Days and nights went by monotonously, routine merely varying to give place to pipe-in-mouth idleness. But the third night out came an occurrence to break the placidity of the voyage for Kendric, and both to startle him and set him puzzling. He was out on deck in a steamer chair which he had had the lazy forethought to bring, his feet cocked up on the rail, his eyes on the vague expanse about him. There was no moon; the sky was starlit. Barlow had said "Good night" half an hour before; Philippine Charlie was muttering over the wheel; Nigger Ben's voice was crooning from the galley where he was making a friendly call on the canary. The water slipped and slapped and splashed alongside, making pleasant music in the ears of a man who gave free rein to his fancies and let them soar across a handful of centuries, back into the golden day of the last of the Aztec Emperors. The Montezumas had had vast hoards of gold in nuggets and dust and hammered ornaments and vessels; history vouched for that.

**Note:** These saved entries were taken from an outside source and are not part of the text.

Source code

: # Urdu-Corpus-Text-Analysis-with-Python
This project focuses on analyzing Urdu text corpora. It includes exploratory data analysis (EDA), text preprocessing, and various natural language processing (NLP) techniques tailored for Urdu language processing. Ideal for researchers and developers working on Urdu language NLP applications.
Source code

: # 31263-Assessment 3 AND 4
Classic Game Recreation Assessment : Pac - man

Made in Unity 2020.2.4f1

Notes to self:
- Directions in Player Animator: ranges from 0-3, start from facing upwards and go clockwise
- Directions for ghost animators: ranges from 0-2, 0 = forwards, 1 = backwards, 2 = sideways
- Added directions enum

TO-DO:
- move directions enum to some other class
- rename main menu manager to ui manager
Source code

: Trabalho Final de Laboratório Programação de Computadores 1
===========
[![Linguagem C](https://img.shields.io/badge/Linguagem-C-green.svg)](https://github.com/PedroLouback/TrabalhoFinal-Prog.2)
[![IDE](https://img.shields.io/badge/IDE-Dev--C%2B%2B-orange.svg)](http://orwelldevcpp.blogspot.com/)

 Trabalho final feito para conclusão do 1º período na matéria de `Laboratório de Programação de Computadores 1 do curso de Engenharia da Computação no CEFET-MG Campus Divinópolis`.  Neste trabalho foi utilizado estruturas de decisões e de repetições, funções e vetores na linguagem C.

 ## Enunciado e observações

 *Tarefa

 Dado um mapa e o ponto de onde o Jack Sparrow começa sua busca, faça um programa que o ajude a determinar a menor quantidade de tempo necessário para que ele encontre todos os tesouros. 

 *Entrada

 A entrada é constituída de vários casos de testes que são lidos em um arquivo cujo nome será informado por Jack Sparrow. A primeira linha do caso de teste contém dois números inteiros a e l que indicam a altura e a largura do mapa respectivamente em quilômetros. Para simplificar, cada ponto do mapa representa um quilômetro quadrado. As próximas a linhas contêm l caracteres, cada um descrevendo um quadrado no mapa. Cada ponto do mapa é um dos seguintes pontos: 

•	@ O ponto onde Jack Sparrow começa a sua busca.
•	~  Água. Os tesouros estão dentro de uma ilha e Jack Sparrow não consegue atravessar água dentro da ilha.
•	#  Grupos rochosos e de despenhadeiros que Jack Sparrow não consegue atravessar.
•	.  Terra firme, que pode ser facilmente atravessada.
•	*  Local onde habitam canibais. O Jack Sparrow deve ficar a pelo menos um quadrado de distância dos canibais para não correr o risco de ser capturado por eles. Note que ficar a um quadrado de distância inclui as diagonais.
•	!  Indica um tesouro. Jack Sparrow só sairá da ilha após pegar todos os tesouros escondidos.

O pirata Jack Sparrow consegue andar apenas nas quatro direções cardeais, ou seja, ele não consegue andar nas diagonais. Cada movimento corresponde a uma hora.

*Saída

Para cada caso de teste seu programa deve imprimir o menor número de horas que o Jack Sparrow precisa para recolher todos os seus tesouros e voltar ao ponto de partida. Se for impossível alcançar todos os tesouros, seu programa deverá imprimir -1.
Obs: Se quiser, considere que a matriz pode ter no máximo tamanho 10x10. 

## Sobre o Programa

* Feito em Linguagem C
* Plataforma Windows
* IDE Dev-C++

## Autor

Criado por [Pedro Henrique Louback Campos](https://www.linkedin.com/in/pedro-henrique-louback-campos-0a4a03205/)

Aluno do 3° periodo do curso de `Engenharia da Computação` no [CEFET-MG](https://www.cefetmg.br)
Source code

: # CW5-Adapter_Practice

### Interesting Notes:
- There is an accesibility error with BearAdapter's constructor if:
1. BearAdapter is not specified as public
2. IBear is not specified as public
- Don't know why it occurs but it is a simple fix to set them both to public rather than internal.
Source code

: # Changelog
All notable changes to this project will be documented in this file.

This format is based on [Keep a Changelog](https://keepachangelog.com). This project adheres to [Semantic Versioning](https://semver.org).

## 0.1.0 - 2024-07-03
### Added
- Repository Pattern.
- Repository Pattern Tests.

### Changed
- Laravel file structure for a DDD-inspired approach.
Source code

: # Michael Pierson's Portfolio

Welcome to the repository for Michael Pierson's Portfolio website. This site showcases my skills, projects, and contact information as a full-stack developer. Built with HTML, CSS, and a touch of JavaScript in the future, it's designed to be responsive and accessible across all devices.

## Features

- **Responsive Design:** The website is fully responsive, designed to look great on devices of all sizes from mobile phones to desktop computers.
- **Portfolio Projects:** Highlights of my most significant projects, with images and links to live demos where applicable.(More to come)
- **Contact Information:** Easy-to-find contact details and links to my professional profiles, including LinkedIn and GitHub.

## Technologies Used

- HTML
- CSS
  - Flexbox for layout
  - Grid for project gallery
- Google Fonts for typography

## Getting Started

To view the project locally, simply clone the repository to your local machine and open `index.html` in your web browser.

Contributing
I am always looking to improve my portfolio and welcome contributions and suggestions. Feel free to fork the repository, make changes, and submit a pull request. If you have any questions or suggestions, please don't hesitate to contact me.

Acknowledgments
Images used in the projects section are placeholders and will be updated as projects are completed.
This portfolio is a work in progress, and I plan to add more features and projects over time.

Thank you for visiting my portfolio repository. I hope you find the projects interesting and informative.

And it stood to reason that the princes and nobles, fearing the ultimate result of the might of the Spaniards, would have taken steps to secrete some of their treasure before the end came. Why not somewhere in Lower California, hurried away by caravan and canoe to a stronghold far from doomed Mexico City?

He was conscious now of no step upon the deck, no sound to mar the present serene fitness of things. But out of his dreamings he was drawn back abruptly to the swaying, swinging deck of a crazy schooner by the odd, vague feeling that he was not alone.